A faithful, complete copy of the entries below is required, with images removed.

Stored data
*****
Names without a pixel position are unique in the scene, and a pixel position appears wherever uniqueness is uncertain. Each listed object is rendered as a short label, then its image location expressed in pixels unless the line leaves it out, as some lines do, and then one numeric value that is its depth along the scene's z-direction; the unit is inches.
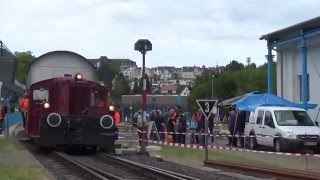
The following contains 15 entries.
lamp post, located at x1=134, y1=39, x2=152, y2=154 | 890.7
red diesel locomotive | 840.3
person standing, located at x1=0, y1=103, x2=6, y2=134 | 1096.5
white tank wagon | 978.7
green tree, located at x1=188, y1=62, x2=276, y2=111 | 3449.8
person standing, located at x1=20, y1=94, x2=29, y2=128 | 903.4
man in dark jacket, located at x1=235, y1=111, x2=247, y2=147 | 1130.0
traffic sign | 796.0
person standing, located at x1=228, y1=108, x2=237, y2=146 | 1125.1
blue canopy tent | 1117.7
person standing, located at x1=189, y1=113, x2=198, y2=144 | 1140.2
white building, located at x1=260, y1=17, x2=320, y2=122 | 1251.2
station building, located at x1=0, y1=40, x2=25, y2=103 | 1362.0
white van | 924.0
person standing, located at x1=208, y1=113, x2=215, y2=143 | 1112.8
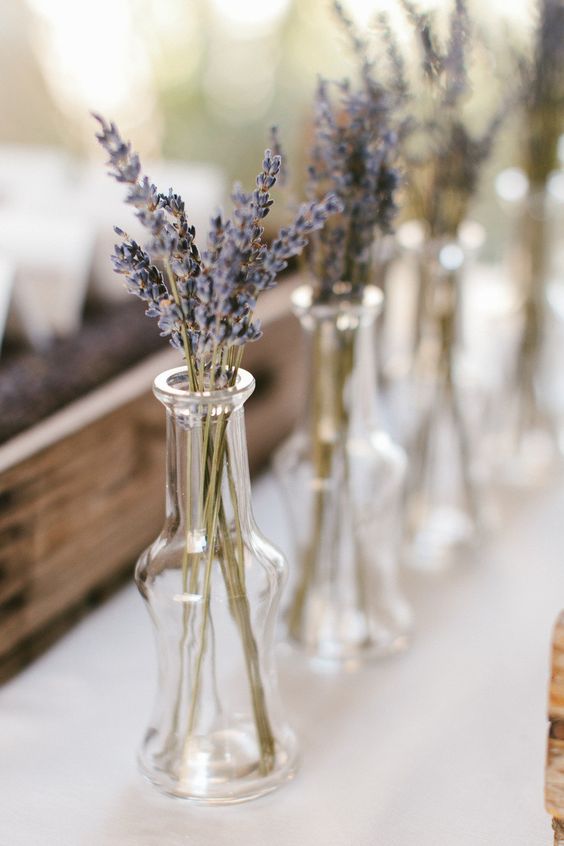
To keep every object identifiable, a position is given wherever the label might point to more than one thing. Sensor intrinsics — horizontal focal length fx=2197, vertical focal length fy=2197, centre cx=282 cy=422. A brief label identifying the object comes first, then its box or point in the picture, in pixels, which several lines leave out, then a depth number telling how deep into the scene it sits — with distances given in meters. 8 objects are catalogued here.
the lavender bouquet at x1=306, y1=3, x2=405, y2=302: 0.70
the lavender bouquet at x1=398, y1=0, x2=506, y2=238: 0.75
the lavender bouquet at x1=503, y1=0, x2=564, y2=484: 0.88
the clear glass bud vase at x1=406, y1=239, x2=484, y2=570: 0.84
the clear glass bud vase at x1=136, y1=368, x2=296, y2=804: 0.65
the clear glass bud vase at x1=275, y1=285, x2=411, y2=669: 0.75
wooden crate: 0.75
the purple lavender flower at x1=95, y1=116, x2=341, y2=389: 0.62
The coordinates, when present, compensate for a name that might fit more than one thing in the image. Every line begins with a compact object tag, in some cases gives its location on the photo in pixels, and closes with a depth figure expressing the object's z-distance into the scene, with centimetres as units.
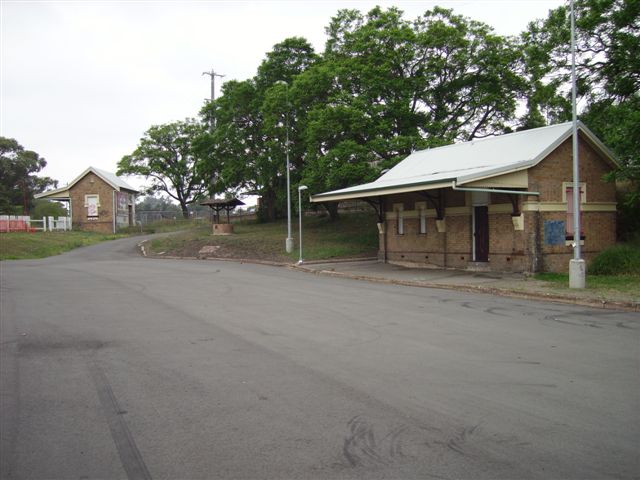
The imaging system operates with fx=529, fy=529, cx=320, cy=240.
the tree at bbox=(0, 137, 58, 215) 7412
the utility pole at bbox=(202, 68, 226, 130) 6240
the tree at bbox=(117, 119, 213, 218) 6494
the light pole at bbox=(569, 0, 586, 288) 1518
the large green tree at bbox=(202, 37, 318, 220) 3712
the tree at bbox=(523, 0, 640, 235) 1780
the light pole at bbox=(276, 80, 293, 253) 3005
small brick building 5219
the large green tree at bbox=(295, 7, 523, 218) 2880
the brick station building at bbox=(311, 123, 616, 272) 1922
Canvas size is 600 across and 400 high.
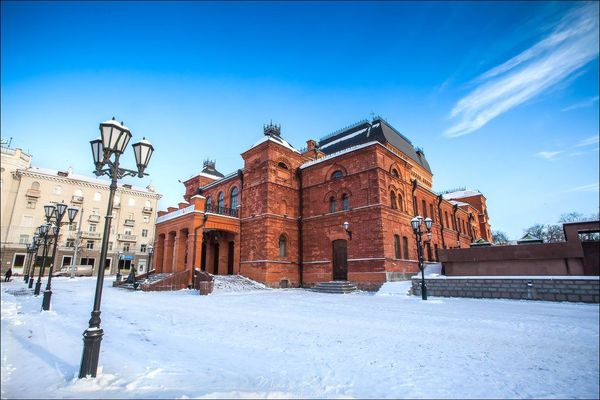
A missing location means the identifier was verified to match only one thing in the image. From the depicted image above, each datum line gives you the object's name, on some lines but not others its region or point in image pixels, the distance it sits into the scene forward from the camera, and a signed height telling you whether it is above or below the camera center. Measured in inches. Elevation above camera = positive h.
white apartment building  1471.5 +272.5
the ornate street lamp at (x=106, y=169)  161.8 +71.2
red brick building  775.7 +121.6
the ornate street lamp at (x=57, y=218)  396.5 +77.1
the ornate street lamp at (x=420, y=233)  530.9 +55.6
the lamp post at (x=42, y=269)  529.0 -10.3
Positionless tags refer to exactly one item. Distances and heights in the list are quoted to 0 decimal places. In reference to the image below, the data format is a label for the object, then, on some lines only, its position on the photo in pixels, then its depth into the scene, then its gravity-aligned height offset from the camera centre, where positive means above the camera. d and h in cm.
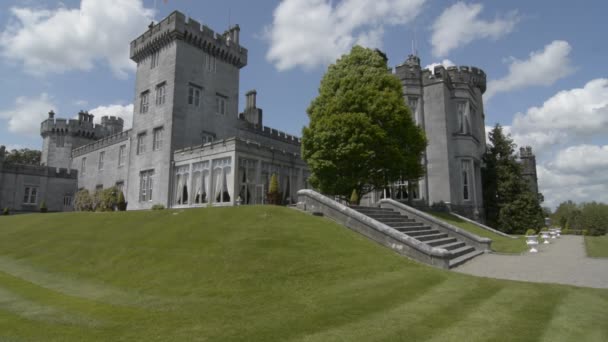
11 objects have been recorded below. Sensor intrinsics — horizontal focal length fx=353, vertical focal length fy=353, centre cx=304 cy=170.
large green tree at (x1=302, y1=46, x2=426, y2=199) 2423 +535
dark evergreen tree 3278 +178
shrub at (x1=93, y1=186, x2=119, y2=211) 3206 +99
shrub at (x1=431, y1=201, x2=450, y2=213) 3156 +31
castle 2884 +736
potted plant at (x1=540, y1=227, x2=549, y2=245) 2242 -185
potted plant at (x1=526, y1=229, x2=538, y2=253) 1750 -156
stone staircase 1538 -112
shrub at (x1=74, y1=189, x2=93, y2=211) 3750 +91
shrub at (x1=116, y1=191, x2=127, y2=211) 2821 +44
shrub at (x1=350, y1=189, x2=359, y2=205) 2195 +76
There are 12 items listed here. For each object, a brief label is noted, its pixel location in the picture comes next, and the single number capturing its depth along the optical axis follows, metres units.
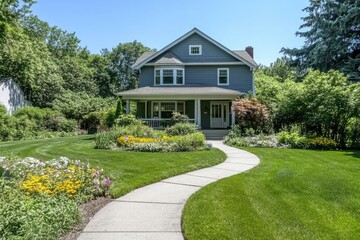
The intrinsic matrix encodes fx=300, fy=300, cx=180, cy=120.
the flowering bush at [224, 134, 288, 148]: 14.43
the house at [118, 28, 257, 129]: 23.00
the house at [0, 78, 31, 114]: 24.14
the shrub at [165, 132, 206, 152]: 12.00
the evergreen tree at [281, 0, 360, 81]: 22.28
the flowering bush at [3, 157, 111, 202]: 4.93
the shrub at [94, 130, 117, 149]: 12.51
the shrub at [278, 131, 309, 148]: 14.17
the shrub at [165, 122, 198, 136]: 16.59
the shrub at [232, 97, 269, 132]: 18.12
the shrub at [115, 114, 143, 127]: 18.06
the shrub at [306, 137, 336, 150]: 14.00
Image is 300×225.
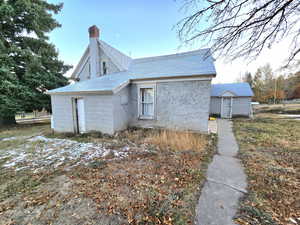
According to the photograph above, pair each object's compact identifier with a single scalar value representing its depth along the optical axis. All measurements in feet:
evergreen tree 28.91
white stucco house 21.08
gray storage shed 42.80
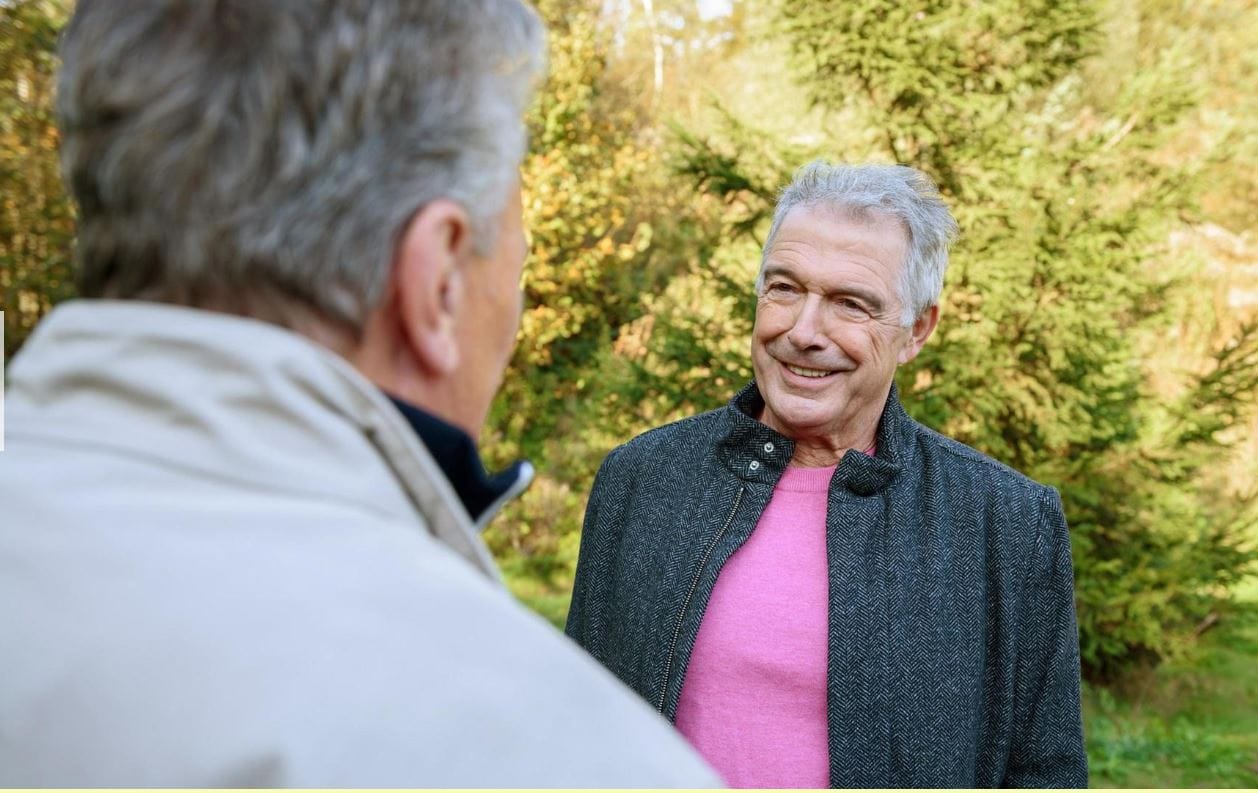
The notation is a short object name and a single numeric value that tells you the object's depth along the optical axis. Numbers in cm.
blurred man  66
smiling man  202
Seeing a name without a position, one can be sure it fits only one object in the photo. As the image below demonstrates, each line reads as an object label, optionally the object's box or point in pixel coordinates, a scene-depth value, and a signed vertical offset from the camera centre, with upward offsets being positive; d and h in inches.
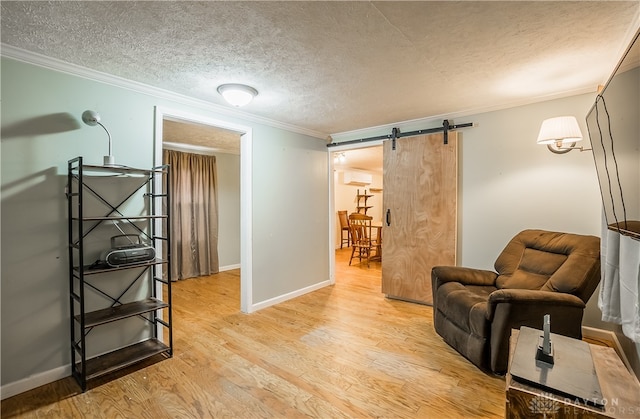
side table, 41.1 -28.2
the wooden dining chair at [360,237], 239.0 -23.5
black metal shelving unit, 81.2 -17.9
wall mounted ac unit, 306.7 +32.8
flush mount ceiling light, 97.1 +39.4
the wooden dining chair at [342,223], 311.1 -15.2
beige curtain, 186.2 -3.8
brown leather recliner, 78.2 -25.8
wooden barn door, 132.3 -1.6
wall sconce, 94.2 +25.6
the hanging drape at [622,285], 50.6 -15.0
*****
Task output
Names without a pixel position are unique in the scene, and a pixel position appears wherever uniqueness is uncertain. Each listed object is rendered as a short label, then its image location expressed in pixels unless the line leaves it out, as some lines do, and then one numeric value that is its depth along the scene's z-direction; the unit is inches.
The following contains 15 entries.
lamp post, located at x1=134, y1=39, x2=152, y2=154 | 890.7
red diesel locomotive | 840.3
person standing, located at x1=0, y1=103, x2=6, y2=134 | 1096.5
white tank wagon | 978.7
green tree, located at x1=188, y1=62, x2=276, y2=111 | 3449.8
person standing, located at x1=20, y1=94, x2=29, y2=128 | 903.4
man in dark jacket, located at x1=235, y1=111, x2=247, y2=147 | 1130.0
traffic sign | 796.0
person standing, located at x1=228, y1=108, x2=237, y2=146 | 1125.1
blue canopy tent | 1117.7
person standing, located at x1=189, y1=113, x2=198, y2=144 | 1140.2
white building, located at x1=260, y1=17, x2=320, y2=122 | 1251.2
station building, located at x1=0, y1=40, x2=25, y2=103 | 1362.0
white van | 924.0
person standing, located at x1=208, y1=113, x2=215, y2=143 | 1112.8
To keep every object identifiable, a position is given wherever the label might point to more than one thing. Sensor intrinsics — horizontal focal length fx=2197, vertical focal length fy=2197, centre cx=282 cy=422. A brief label identifying the object comes first, then its box or point in the picture, in pixels, which several lines leave out, then a depth number telling how deep into the scene it sits — with distances given in meters. 8 objects are catalogued here.
the lavender bouquet at x1=306, y1=3, x2=405, y2=302: 0.70
the lavender bouquet at x1=398, y1=0, x2=506, y2=238: 0.75
the lavender bouquet at x1=503, y1=0, x2=564, y2=484: 0.88
the clear glass bud vase at x1=406, y1=239, x2=484, y2=570: 0.84
the clear glass bud vase at x1=136, y1=368, x2=296, y2=804: 0.65
the clear glass bud vase at x1=275, y1=285, x2=411, y2=669: 0.75
wooden crate: 0.75
the purple lavender flower at x1=95, y1=116, x2=341, y2=389: 0.62
The coordinates, when present, compensate for a name that might fit more than one thing in the image. Every line begins with a compact object tag, in some cases gives its location on the photo in pixels, and closes with a depth figure expressing the object's z-distance into the scene, with centimetres as units.
The imaging system operates with fx=529, fy=529, cx=320, cy=240.
the tree at bbox=(0, 137, 58, 215) 7412
the utility pole at bbox=(202, 68, 226, 130) 6240
the tree at bbox=(117, 119, 213, 218) 6494
the light pole at bbox=(569, 0, 586, 288) 1518
the large green tree at bbox=(202, 37, 318, 220) 3712
the tree at bbox=(523, 0, 640, 235) 1780
the light pole at bbox=(276, 80, 293, 253) 3005
small brick building 5219
the large green tree at bbox=(295, 7, 523, 218) 2880
the brick station building at bbox=(311, 123, 616, 272) 1922
Canvas size is 600 across and 400 high.
A missing location means the identifier was verified to match only one thing in the image. From the depicted image above, each datum line gives you the object's name, on some lines but not others its region or point in image pixels, the distance it sits into the scene forward from the camera, and a signed height telling you whether it is above or below the camera center. Measured in inches. Elevation above camera = positive h.
white apartment building  1471.5 +272.5
the ornate street lamp at (x=106, y=169)  161.8 +71.2
red brick building  775.7 +121.6
the ornate street lamp at (x=57, y=218)  396.5 +77.1
the ornate street lamp at (x=420, y=233)  530.9 +55.6
the lamp post at (x=42, y=269)  529.0 -10.3
Positionless tags refer to exactly one item. Distances and heights in the list are quoted to 0 decimal places. In reference to the image below, the data format is a label for the object, then, on some lines only, its position on the photo in pixels, then its depth into the scene, then its gravity-aligned height offset from the camera centre, where positive means above the camera. d and h in cm.
11 objects have been recorded below. Sensor intrinsics — horizontal focal length fx=353, vertical focal length fy=353, centre cx=304 cy=170.
large green tree at (x1=302, y1=46, x2=426, y2=199) 2423 +535
dark evergreen tree 3278 +178
shrub at (x1=93, y1=186, x2=119, y2=211) 3206 +99
shrub at (x1=431, y1=201, x2=450, y2=213) 3156 +31
castle 2884 +736
potted plant at (x1=540, y1=227, x2=549, y2=245) 2242 -185
potted plant at (x1=526, y1=229, x2=538, y2=253) 1750 -156
stone staircase 1538 -112
shrub at (x1=74, y1=189, x2=93, y2=211) 3750 +91
shrub at (x1=116, y1=191, x2=127, y2=211) 2821 +44
shrub at (x1=350, y1=189, x2=359, y2=205) 2195 +76
There are 12 items listed here. For each object, a brief label is noted, its pixel location in the picture comes next, and the single number capturing its depth along the optical axis follows, metres units.
The intrinsic matrix encodes fx=300, fy=300, cx=180, cy=120.
the flowering bush at [224, 134, 288, 148]: 14.43
the house at [118, 28, 257, 129]: 23.00
the house at [0, 78, 31, 114]: 24.14
the shrub at [165, 132, 206, 152]: 12.00
the evergreen tree at [281, 0, 360, 81]: 22.28
the flowering bush at [3, 157, 111, 202]: 4.93
the shrub at [94, 130, 117, 149]: 12.51
the shrub at [278, 131, 309, 148]: 14.17
the shrub at [165, 122, 198, 136]: 16.59
the shrub at [232, 97, 269, 132]: 18.12
the shrub at [115, 114, 143, 127]: 18.06
the shrub at [306, 137, 336, 150]: 14.00
Image is 300×225.
According to the photograph above, pair each object's compact identifier with a single scalar value representing its depth along the optical axis. All measurements in feet:
evergreen tree 28.91
white stucco house 21.08
gray storage shed 42.80
The notation is a short object name and a single numeric value that tells you the object's depth along the optical axis. Numbers in cm.
blurred man  66
smiling man  202
Seeing a name without a position, one can be sure it fits only one object in the photo. As the image below demonstrates, each line reads as an object label, optionally the object's box or point in pixel coordinates, a scene-depth value, and a signed vertical offset from the camera centre, with upward offsets being positive; d and h in inches.
side table, 41.1 -28.2
the wooden dining chair at [360,237], 239.0 -23.5
black metal shelving unit, 81.2 -17.9
wall mounted ac unit, 306.7 +32.8
flush mount ceiling light, 97.1 +39.4
the wooden dining chair at [342,223], 311.1 -15.2
beige curtain, 186.2 -3.8
brown leather recliner, 78.2 -25.8
wooden barn door, 132.3 -1.6
wall sconce, 94.2 +25.6
the hanging drape at [622,285], 50.6 -15.0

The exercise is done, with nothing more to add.